Mike Davies discovers Meryl Streep is a super trouper.

Having spent almost a decade persuading Benny Andersson and Bjorn Ulvaeus that she wasn’t looking to either do an ABBA tribute show or tell the band’s story, in 1995 producer Judy Craymer finally convinced them to let her use their songs for a stage musical.

Four years later on April 6, the same date ABBA had won the Eurovision Song Contest in 1976, Mamma Mia! opened at the Prince Edward Theatre in London, hitting Broadway in the October of 2001. Since then it has gone on to become theatre history.

One of the longest-running Broadway plays in Las Vegas, there have been 20 different productions in over 170 major cities around the globe, nine still running, and it’s been seen by more than 30 million people. Even today some 17,000 see it every night.

Now it finally makes it to the big screen, reuniting Craymer with the writer of the show’s book, Catherine Johnson, providing the screenplay, and its director, Phyllida Lloyd.

There have been a few tweaks and, not gelling with the revised romantic slant of the plot, some songs didn’t make it across, but otherwise this is the stage show writ large.

About to marry, never having known who her father was, Sophie secretly invites the three potential candidates, all of whom had a thing with her mother, Donna, 20 years earlier, to her wedding.

When mom finds out, she’s both horrified but also finds old flames rekindled, to the tune of some of ABBA’s greatest songs.

In an inspired choice of casting, Donna is played by two time Oscar winner (and multiple nominee) Meryl Streep who, as anyone who saw her belting out country songs in A Prairie Home Companion will know, has a very respectable set of pipes.

Indeed, her cinematic musical debut dates back to 1983 when she sang Amazing Grace (which was even released as a single) and duetted with Cher on Pretty Little Horses Lullaby for the film soundtrack. She also sings, either on screen or on the soundtrack, in Postcards From Edge, Heartburn, Ironweed and Death Becomes Her, but this is her first full-on film musical. However, as she says, she’s no stranger to the form.

“My first Broadway show was Happy End and I did a lot of musicals in high school (at 15 she received a standing ovation playing the librarian in The Music Man), so it was more like coming home to something I’ve always loved.”

She was, too, already a big fan of Mamma Mia!

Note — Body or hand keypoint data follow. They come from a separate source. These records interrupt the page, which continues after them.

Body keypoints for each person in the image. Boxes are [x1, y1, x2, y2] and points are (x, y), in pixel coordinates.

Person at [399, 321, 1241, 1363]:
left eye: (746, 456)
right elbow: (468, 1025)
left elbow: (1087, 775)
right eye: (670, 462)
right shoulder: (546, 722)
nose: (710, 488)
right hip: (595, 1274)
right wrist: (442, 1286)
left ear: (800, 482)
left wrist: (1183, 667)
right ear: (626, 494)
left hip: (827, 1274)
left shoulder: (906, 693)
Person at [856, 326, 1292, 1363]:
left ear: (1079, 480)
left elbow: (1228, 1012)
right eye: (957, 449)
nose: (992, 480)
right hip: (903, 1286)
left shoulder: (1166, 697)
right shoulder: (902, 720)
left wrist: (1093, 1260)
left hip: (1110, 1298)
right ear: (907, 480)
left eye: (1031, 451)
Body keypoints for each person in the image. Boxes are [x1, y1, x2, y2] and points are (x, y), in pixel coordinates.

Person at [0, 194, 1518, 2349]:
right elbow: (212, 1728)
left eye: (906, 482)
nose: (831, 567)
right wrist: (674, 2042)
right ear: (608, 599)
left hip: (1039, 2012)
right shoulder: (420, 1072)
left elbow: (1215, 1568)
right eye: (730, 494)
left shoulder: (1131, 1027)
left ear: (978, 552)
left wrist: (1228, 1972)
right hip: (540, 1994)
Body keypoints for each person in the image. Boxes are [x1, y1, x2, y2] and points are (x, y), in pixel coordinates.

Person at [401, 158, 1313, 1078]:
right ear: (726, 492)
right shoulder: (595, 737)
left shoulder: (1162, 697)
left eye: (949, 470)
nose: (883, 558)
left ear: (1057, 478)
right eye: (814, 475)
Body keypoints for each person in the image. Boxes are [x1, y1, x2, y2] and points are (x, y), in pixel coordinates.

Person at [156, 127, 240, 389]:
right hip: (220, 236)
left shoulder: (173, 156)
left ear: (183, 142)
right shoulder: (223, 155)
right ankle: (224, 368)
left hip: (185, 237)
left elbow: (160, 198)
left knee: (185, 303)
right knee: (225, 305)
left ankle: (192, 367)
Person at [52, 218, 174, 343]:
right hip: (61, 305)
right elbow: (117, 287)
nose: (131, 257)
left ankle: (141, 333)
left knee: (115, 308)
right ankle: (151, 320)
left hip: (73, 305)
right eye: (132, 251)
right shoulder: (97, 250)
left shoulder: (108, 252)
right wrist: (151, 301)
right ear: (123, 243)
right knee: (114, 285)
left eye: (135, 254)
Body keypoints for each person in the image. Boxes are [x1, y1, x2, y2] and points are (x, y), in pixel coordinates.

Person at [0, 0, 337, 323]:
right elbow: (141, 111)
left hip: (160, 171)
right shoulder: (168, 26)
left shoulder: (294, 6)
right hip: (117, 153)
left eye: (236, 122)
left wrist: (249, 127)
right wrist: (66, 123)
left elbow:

“I saw it in New York right after it opened,” she recalls. “I was looking to find something for my 10 year old’s birthday party and wondering what to do with all these kids. I saw an ad in the New York Times for this new British musical saying it was ‘buoyant fun’. It was just after 9/11 and everyone was feeling low, so I thought ‘I’m there!’.”

While co-star Colin Firth describes how he, Pierce Brosnan, Stellan Skarsgard were filled with blind terror at the prospect of not just singing but working with Benny and Bjorn (“I’d heard they were hard taskmasters and I imagined myself in floods of tears as they shook their heads and demanded another take”), Streep had no such worries.

“In drama school we used to use ABBA songs to rev everyone up for dance class, so I had no problem reinserting myself into the moment. I must have sung them 100s of times but I never got sick of the songs.”

Even so, filming in both Pinewood and Greece (“far nicer”), she cheerfully confesses it was probably harder work than she’d expected.

“I was told that I was going to climb up the goat house wall while singing Mamma Mia! I thought, ‘How big could a goat house be?’ The goat house turned out to be this sheer wall. I was basically doing a Spider-Man stunt, and I got in shape really quickly.”

Wall-climbing was nothing compared to mounting the Voulez-Vous sequence.

“It’s the only number in the film where the whole cast is dancing at once,” she explains. “It was so hard to do on set. The song’s also a lot trickier than I thought when I first sang along to it on the radio, and that made me appreciate how sharp it is so much more.

“We spent three weeks in the Pinewood barn rehearsing it before we began shooting. It was all we thought about and it was everyone’s bete noir. In the film it goes by so fast, but we were all out of breath and when they’re playing the disco lights eight hours a day, the migraine soon sets in!”

Hard work but, she beams, still great fun and integral to the cast bonding process, something that infectiously comes across on screen. For Streep, that sense of joy was essential to the success of the whole project and, most importantly, not disappointing the songs creators or the Mamma Mias that have gone before.

“Benny and Bjorn were there with us all the time, when we did the pre-recordings and when we sang live with the body mics. They were very generous in letting us own the songs as long as we were exact on the words and the timing.

“I’m really doing this to embarrass my 20-something-year-old children. The dancing part will mortify them.

“Just the overalls will do it. And when my son sees me in the white spandex, he’ll be appalled!”